Schools across Australia, and internationally, are introducing physical activity policies in an effort to reduce childhood obesity. These policies are based on clear evidence demonstrating the relationship between physical activity and health outcome indicators, including chronic disease.

Despite the often mandatory nature of these policies, less than 20% of Australian schools are meeting their objectives. Greater engagement from schools and more effective implementation of physical activity policies is expected to achieve improved health outcomes, however, there is little research measuring the effectiveness of any interventions designed to support schools in providing the requisite amount of physical activity.
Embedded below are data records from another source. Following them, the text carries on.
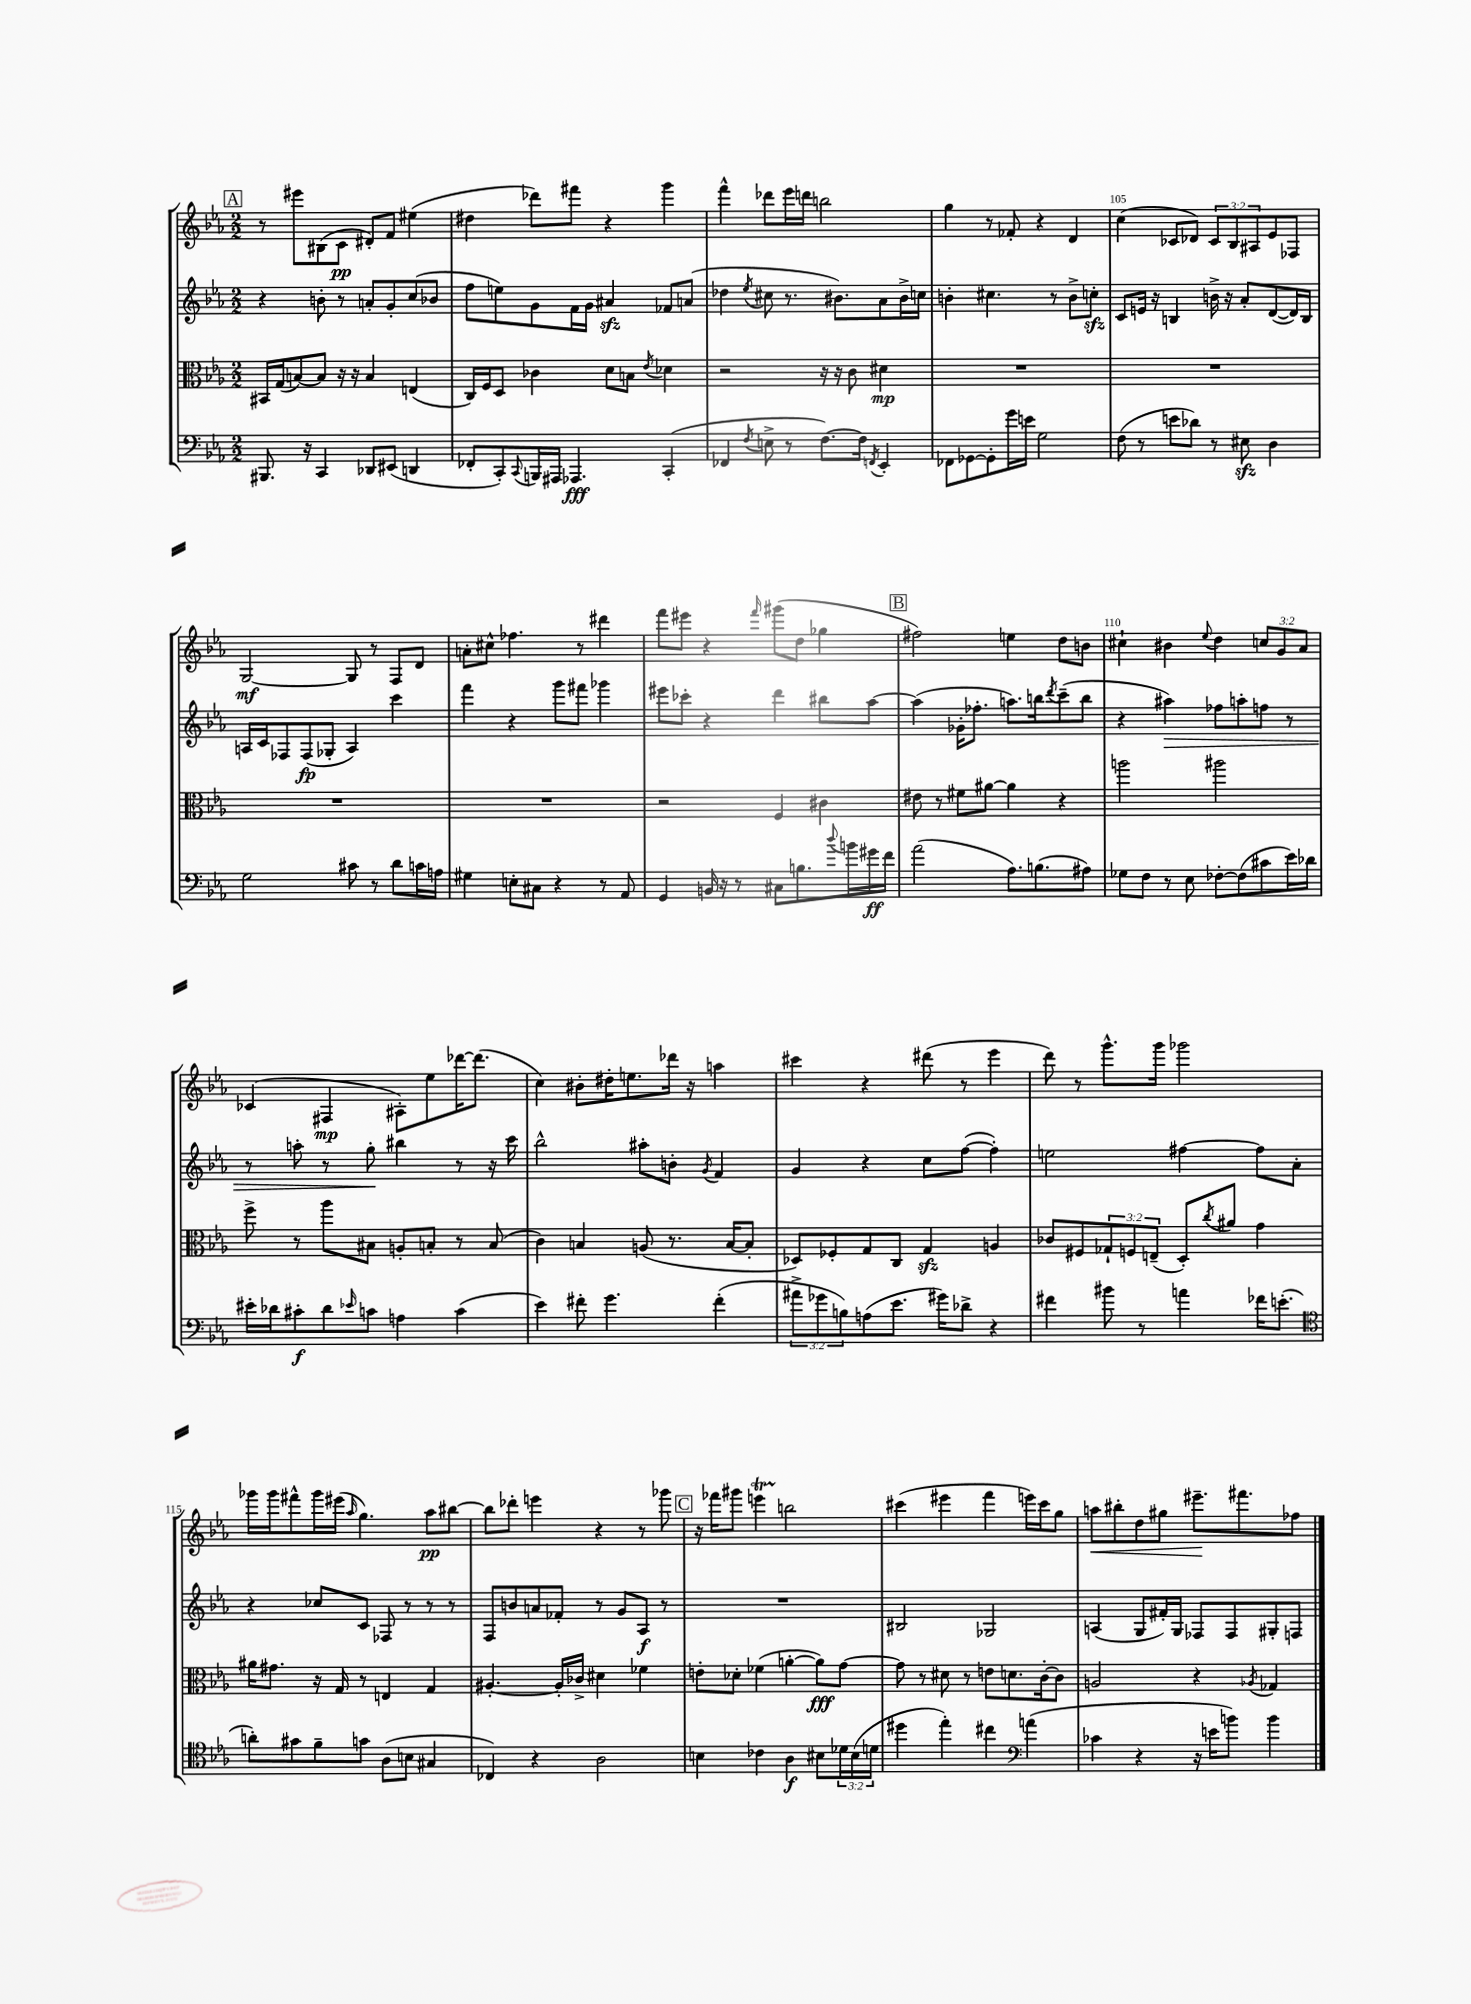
<<
\new StaffGroup <<
\new Staff = "s0" {
    \clef treble \key ees \major \numericTimeSignature \time 2/2 \override Staff.TupletNumber.text = #tuplet-number::calc-fraction-text
    \mark \markup { \box "A" } r8 eis'''8 bis8( c'8\pp dis'8-.) f'8 eis''4( |
    dis''4 des'''8) fis'''8 r4 g'''4 |
    f'''4-^ des'''8 ees'''16 d'''16 b''2 |
    g''4 r8 fes'8-. r4 d'4 |
    c''4( ces'8 des'8) \tuplet 3/2 { ces'8 bes8 ais8 } ees'8 fes8 |
    g2~\mf g8 r8 f8 d'8 |
    a'8-. cis''8-^ fes''4. r8 dis'''4 |
    f'''8 eis'''8 r4 \grace { f'''16 } gis'''8( d''8 ges''4 |
    \mark \markup { \box "B" } fis''2) e''4 d''8 b'8 |
    cis''4-! bis'4 \appoggiatura { ees''8 } d''4 \tuplet 3/2 { c''8 g'8 aes'8 } |
    ces'4( fis4\mp ais8-.) ees''8 des'''16~ des'''8.( |
    c''4) bis'8-. dis''16-. e''8. des'''16 r16 a''4 |
    cis'''4 r4 dis'''8( r8 ees'''4 |
    d'''8) r8 g'''8.-^ g'''16 ges'''2 |
    ges'''16 ges'''16 fis'''8-^ ges'''16 eis'''16( \grace { aes''16 } g''4.) aes''8\pp bis''8~ |
    bis''8 des'''8-. e'''4 r4 r8 ges'''8 |
    \mark \markup { \box "C" } r16 fes'''16 gis'''8 e'''4\startTrillSpan b''2\stopTrillSpan |
    cis'''4( eis'''4 f'''4 e'''16) cis'''16 g''8 |
    a''8\< bis''8-. d''8 gis''8 eis'''8.--\! fis'''8. fes''8 \bar "|." |
}
\new Staff = "s1" {
    \clef treble \key ees \major \numericTimeSignature \time 2/2
    \mark \markup { \box "A" } r4 b'8-. r8 a'8-. g'8-. c''8( bes'8 |
    f''8 e''8) g'8 f'16 g'16 ais'4\sfz fes'8 a'8( |
    des''4 \acciaccatura { ees''8 } cis''8 r8. bis'8.) aes'8 bis'16-> c''16 |
    b'4-. cis''4. r8 b'8-> c''8-.\sfz |
    c'8 e'16 r16 b4 b'16-> r16 aes'8-. d'8~( d'16) b16 |
    a16 c'16 fes8 fes8\fp( ges8-. a4) c'''4 |
    f'''4 r4 g'''8 fis'''8 ges'''4 |
    eis'''8 ces'''8-. r4 d'''4 bis''8 aes''8~ |
    \mark \markup { \box "B" } aes''4( ges'16-. fes''8.-. a''8.) b''16 \acciaccatura { d'''8 } c'''8--( b''8 |
    r4 ais''4\>) fes''8 a''8-. f''8 r8 |
    r8 a''8-. r8 g''8-.\! bis''4 r8 r16 c'''16 |
    bes''2-^ ais''8-. b'8-. \acciaccatura { g'8 } f'4 |
    g'4 r4 c''8 f''8~( f''4-.) |
    e''2 fis''4~ fis''8 aes'8-. |
    r4 ces''8 c'8 fes8 r8 r8 r8 |
    f8 b'8 a'8 fes'8-. r8 g'8 aes8\f r8 |
    \mark \markup { \box "C" } R1 |
    bis2 ges2 |
    a4( g8 fis'16-.) g16 fes8 fes8 gis8-. f8 \bar "|." |
}
\new Staff = "s2" {
    \clef alto \key ees \major \numericTimeSignature \time 2/2 \override Staff.TupletNumber.text = #tuplet-number::calc-fraction-text
    \mark \markup { \box "A" } bis,16 g16( b8~) b8 r16 r16 b4 e4( |
    c16) f16 d8 ces'4 d'8 b8 \acciaccatura { ees'8 } des'4 |
    r2 r16 r16 c'8 dis'4\mp |
    R1 |
    R1 |
    R1 |
    R1 |
    r2 f4 cis'4 |
    \mark \markup { \box "B" } eis'8 r8 fis'8 ais'8~ ais'4 r4 |
    a''2 ais''2 |
    f''8-> r8 aes''8 bis8 a8-. b8-. r8 b8( |
    c'4) b4 a8( r8. b16~ b8-. |
    des8) fes8-. g8 c8 g4\sfz a4 |
    ces'8 fis8 \tuplet 3/2 { ges8-! f8 e8--( } d8-.) \acciaccatura { c''8 } ais'8 g'4 |
    ais'16 gis'8. r16 g16 r8 e4 g4 |
    ais4.~-. ais16-. ces'16-> dis'4 fes'4 |
    \mark \markup { \box "C" } e'8-. des'8-. fes'4( a'4~-. a'8\fff) g'8~ |
    g'8 r8 dis'8 r8 e'8 d'8. c'16~-. c'8 |
    a2 r4 \acciaccatura { aes8 } ges4 \bar "|." |
}
\new Staff = "s3" {
    \clef bass \key ees \major \numericTimeSignature \time 2/2 \override Staff.TupletNumber.text = #tuplet-number::calc-fraction-text
    \mark \markup { \box "A" } bis,,8. r16 c,4 des,8 eis,8( d,4 |
    fes,8-. c,8-.) \appoggiatura { c,8 } b,,16 ais,,16 aes,,4.\fff c,4-.( |
    fes,4 \acciaccatura { f8 } e8-> r8 f8.~) f16 \acciaccatura { f,8 } ees,4-. |
    fes,8 ges,8~ ges,8-. g'16 e'16 g2 |
    f8( r8 e'8 des'8) r8 eis8\sfz d4 |
    g2 cis'8 r8 d'8 c'16 a16 |
    gis4 e8-. cis8 r4 r8 aes,8 |
    g,4 b,16 r16 r8 cis8 b8. \appoggiatura { d''8 } b'16 gis'16\ff f'16 |
    \mark \markup { \box "B" } aes'2( aes8.) b8.( ais8) |
    ges8 f8 r8 ees8 fes8~-. fes8( cis'8 ees'16) des'16 |
    eis'16-. des'16 cis'8-.\f des'8 \grace { ees'16 } c'8 a4 c'4( |
    ees'4) fis'8-. g'4. fis'4-.( |
    \tuplet 3/2 { ais'8-> ges'8 b8) } a8( ees'8. gis'16) des'8-> r4 |
    fis'4 bis'8 r8 a'4 fes'16 e'8.-.( |
    \clef tenor a'8-.) gis'8 f'8-- g'8 aes8( b8 gis4 |
    ces4) r4 aes2 |
    \mark \markup { \box "C" } b4 ces'4 aes4\f bis8 \tuplet 3/2 { des'16 bis16( d'16 } |
    dis''4 ees''4-.) cis''4 \clef bass a'4( |
    ces'4 r4 r16 e'16 b'8) b'4 \bar "|." |
}
>>
>>
\layout { \context { \Score currentBarNumber = #101 \override BarNumber.break-visibility = ##(#f #t #t) barNumberVisibility = #(every-nth-bar-number-visible 5) } }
About the research translation project

In 2015 the NSW Department of Education amended its Sport and Physical Activity Policy to require students from Kindergarten to Year 10 to participate in a minimum of 150 minutes (increased from 120 minutes) of planned moderate to vigorous physical activity across the school week. Planned physical activity includes time spent in PE and sport that is inclusive of all children. 

The research team has previously demonstrated the efficacy, feasibility and acceptability of a multi-component implementation support strategy to increase primary school teachers’ time for planned physical activity during the school week. This project is scaling up the proven support strategy to approximately 100 public and Catholic primary schools in the Hunter New England (HNE), Mid North Coast (MNC) and Central Coast (CC) Local Health Districts (LHDs), using a non-controlled before and after study.
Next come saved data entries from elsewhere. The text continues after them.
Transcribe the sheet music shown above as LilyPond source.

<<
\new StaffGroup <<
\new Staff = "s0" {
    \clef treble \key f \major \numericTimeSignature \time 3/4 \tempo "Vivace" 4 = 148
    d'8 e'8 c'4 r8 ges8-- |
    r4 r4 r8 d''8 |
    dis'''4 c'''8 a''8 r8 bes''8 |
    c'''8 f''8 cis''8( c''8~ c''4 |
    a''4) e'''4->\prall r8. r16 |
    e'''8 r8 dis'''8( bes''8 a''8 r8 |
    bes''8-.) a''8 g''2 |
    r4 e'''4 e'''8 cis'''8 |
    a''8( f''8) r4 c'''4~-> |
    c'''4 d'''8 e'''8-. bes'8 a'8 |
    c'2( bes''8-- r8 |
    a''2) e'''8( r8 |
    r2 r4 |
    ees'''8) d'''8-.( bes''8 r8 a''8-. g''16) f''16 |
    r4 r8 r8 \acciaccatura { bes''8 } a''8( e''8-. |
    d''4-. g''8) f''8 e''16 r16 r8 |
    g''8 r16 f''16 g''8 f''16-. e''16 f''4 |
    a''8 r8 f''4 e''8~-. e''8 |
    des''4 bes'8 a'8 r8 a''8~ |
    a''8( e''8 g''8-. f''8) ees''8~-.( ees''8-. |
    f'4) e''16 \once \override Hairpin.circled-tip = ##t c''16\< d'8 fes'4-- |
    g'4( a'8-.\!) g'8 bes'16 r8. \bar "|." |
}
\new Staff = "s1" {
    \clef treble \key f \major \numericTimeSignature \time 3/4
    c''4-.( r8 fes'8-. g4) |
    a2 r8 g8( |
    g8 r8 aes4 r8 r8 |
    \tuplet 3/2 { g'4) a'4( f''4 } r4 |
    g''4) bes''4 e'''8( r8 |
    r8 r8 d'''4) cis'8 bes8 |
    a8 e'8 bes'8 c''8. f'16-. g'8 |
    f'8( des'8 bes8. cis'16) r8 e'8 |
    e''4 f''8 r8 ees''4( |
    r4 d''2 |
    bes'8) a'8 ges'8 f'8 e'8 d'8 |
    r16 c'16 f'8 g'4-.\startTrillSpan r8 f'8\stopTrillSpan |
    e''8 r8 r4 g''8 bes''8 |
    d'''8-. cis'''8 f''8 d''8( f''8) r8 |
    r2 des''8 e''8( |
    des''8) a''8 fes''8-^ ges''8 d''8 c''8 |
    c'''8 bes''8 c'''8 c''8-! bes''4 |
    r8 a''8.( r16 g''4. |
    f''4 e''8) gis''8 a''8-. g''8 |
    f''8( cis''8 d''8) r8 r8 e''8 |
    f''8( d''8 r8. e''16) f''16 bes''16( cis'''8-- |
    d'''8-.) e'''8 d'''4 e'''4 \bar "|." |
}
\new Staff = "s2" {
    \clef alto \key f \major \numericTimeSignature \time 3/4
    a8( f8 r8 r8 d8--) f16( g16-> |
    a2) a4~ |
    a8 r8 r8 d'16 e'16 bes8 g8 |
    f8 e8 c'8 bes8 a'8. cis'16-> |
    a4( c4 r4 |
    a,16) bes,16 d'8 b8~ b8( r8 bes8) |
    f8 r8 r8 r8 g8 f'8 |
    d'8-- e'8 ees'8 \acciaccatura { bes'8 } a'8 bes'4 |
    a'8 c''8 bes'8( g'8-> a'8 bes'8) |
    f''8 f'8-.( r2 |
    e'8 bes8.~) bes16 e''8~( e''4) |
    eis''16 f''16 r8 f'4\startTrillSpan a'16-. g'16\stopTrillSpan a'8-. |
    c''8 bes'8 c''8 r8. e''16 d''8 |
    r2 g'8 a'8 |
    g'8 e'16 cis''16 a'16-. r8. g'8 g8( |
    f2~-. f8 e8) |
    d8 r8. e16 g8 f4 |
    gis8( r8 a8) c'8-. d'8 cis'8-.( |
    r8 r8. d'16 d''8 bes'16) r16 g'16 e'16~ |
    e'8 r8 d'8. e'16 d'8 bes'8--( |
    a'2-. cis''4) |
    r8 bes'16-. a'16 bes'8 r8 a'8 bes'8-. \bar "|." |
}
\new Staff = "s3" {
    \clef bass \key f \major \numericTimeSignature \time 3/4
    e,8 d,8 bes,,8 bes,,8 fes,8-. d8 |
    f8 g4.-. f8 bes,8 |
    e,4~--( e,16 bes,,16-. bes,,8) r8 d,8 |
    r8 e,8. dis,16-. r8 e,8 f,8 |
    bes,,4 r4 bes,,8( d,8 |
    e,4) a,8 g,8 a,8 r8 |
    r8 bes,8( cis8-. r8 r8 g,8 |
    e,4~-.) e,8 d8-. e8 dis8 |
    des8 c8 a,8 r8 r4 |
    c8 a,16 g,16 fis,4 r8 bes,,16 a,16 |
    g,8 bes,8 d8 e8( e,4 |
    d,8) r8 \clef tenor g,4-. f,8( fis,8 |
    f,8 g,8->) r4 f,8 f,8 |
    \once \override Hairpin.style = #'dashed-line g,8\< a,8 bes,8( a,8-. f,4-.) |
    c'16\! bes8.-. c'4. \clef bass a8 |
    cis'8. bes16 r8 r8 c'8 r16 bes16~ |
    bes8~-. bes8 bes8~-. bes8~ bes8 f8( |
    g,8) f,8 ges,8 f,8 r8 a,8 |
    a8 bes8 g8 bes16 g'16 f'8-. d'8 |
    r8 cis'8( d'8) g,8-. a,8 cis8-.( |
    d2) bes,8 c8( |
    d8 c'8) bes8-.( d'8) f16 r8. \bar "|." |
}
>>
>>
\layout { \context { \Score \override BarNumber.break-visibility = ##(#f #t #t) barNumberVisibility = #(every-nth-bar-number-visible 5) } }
The specific support strategies used in different schools were determined in consultation with stakeholders and advisory group members and in consideration of school type and size. These included:

    • access to a support officer, (a PE teacher and health promotion practitioner) who has worked directly with the schools and school champions to overcome resource and expertise barriers and provide ongoing support;
    • a training workshop for the identified in-school champions who have been driving their schools’ implementation of the policy; and
    • tools and resources for the in-school champions and for classroom teachers.

What will be the impact?

This project is scaling up an effective model of implementation support to 100 primary schools in regional NSW to support their implementation of a mandatory physical activity policy. It is the first trial internationally to scale an effective implementation support strategy to increase schools’ compliance with a mandatory physical activity policy, thereby addressing a fundamental research translation gap. 
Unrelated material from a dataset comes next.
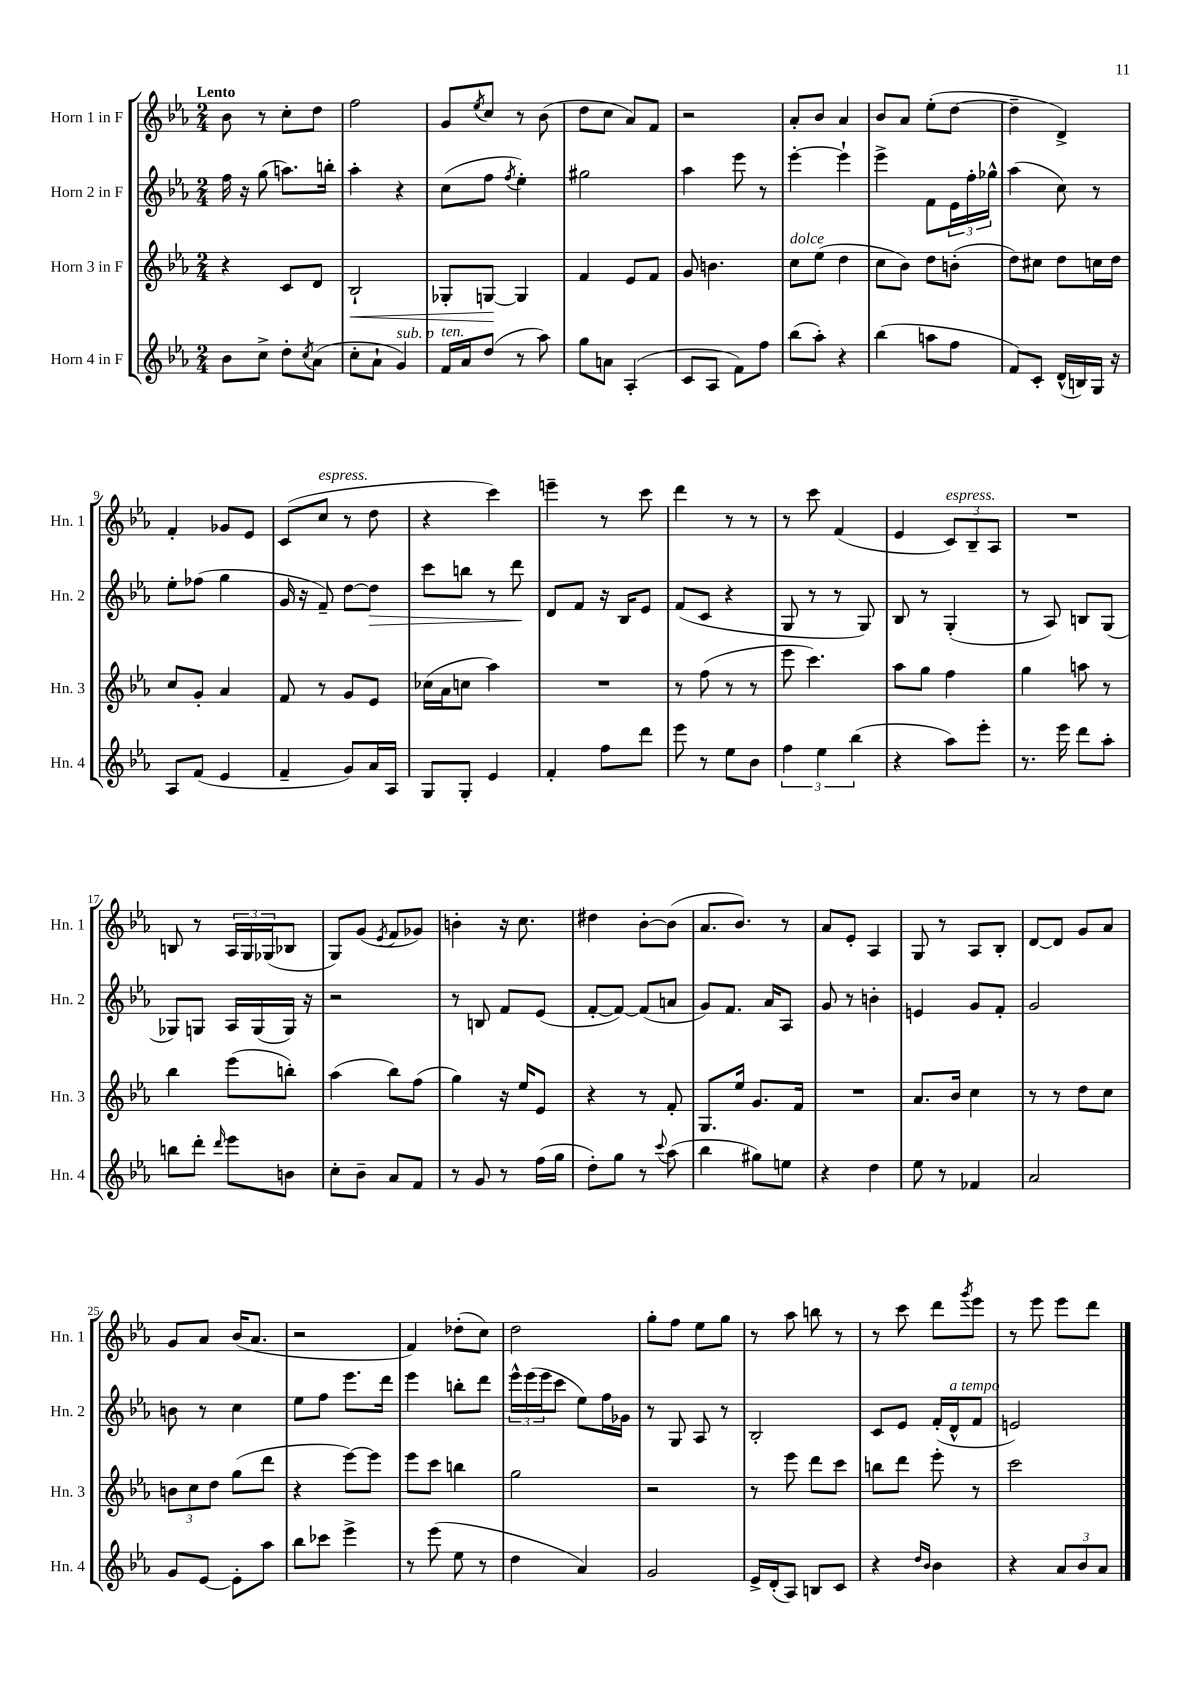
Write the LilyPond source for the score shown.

The project is also building active partnerships between LHDs, academics, the Office of Preventive Health, the Department of Education, and key stakeholders including primary school teachers and health promotion practitioners.

Most importantly, however, this study is increasing the number of schools in regional NSW effectively implementing a physical activity policy, and the amount of physical activity undertaken by children at these schools. 

By working to increase the exercise levels of primary school children, this project has the potential to impact upon children’s health, mental health and wellbeing, now and into the future.